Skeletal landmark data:
::::::::::
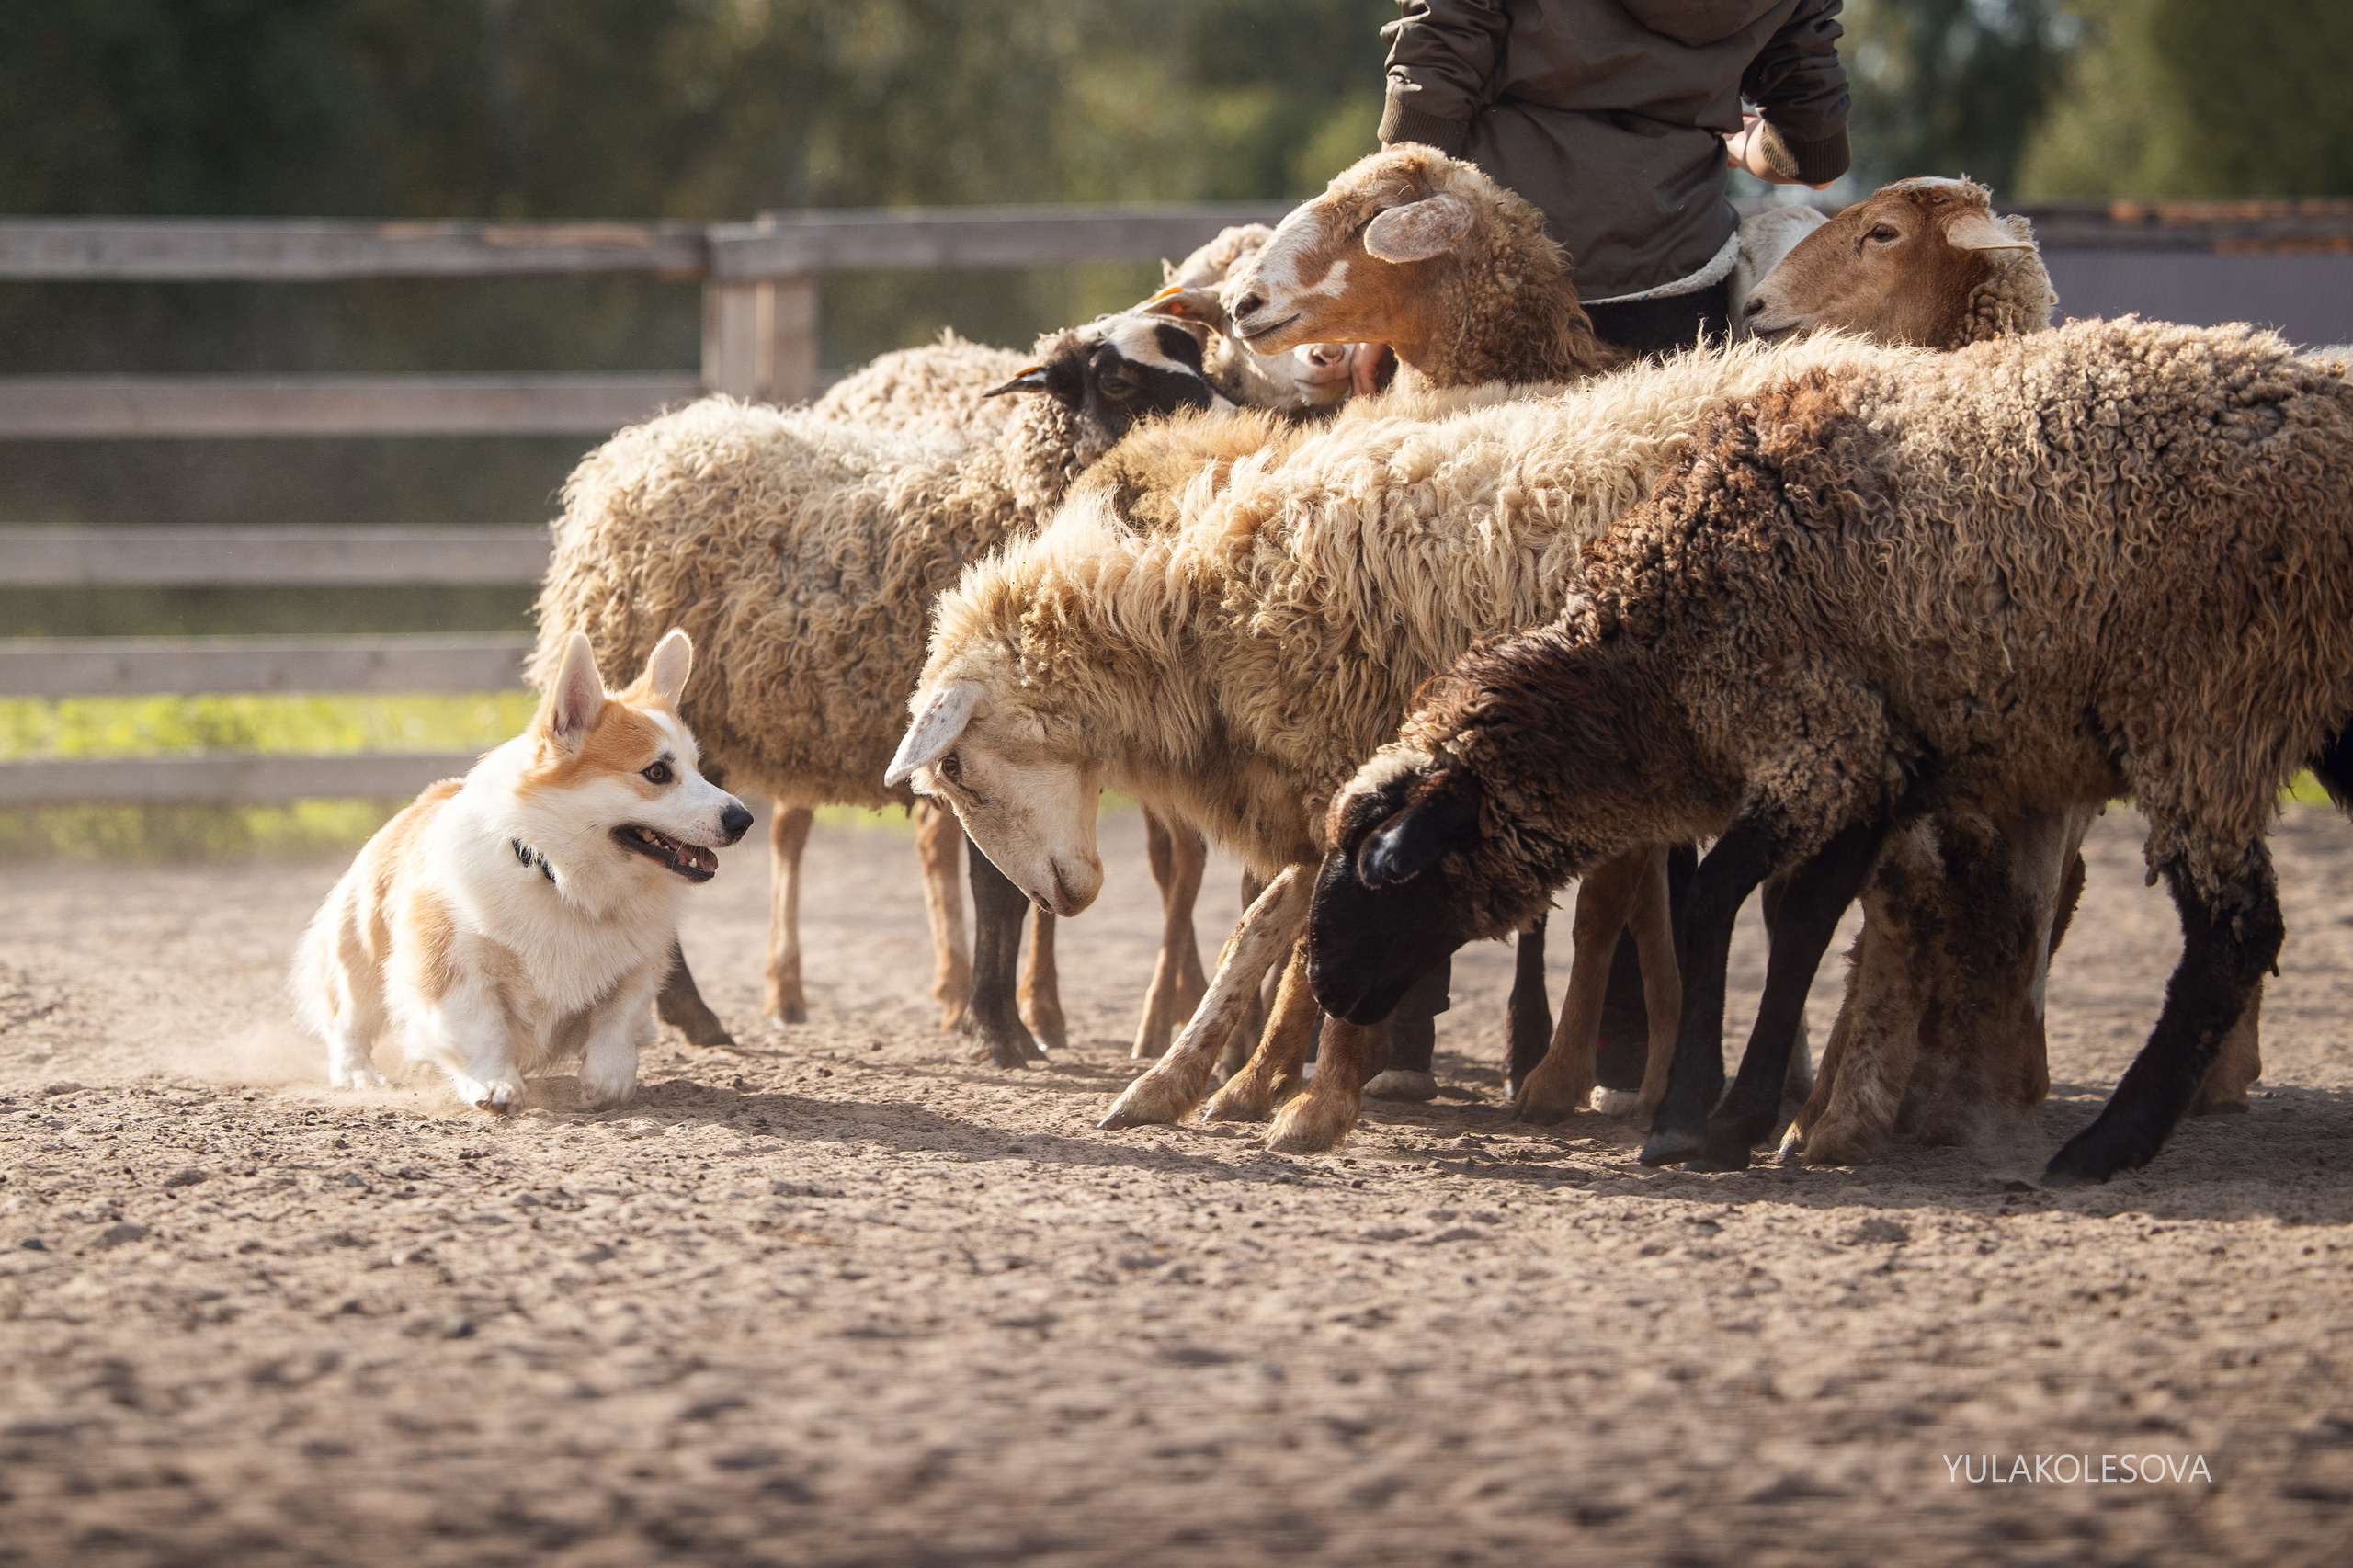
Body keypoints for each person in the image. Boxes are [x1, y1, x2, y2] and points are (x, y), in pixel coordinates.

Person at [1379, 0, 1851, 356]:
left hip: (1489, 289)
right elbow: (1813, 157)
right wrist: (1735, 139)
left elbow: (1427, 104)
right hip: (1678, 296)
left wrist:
::::::::::
Task requirements:
Make an exact copy of the records shown above, without the pictures.

Output for this exercise:
Body keypoints for each person in the image. Boxes are [x1, y1, x2, y2] and points are (x, y), in pixel coordinates.

Person at [1379, 0, 1851, 356]:
left hip: (1489, 289)
right elbow: (1813, 157)
right wrist: (1735, 139)
left elbow: (1427, 104)
right hip: (1678, 296)
left wrist:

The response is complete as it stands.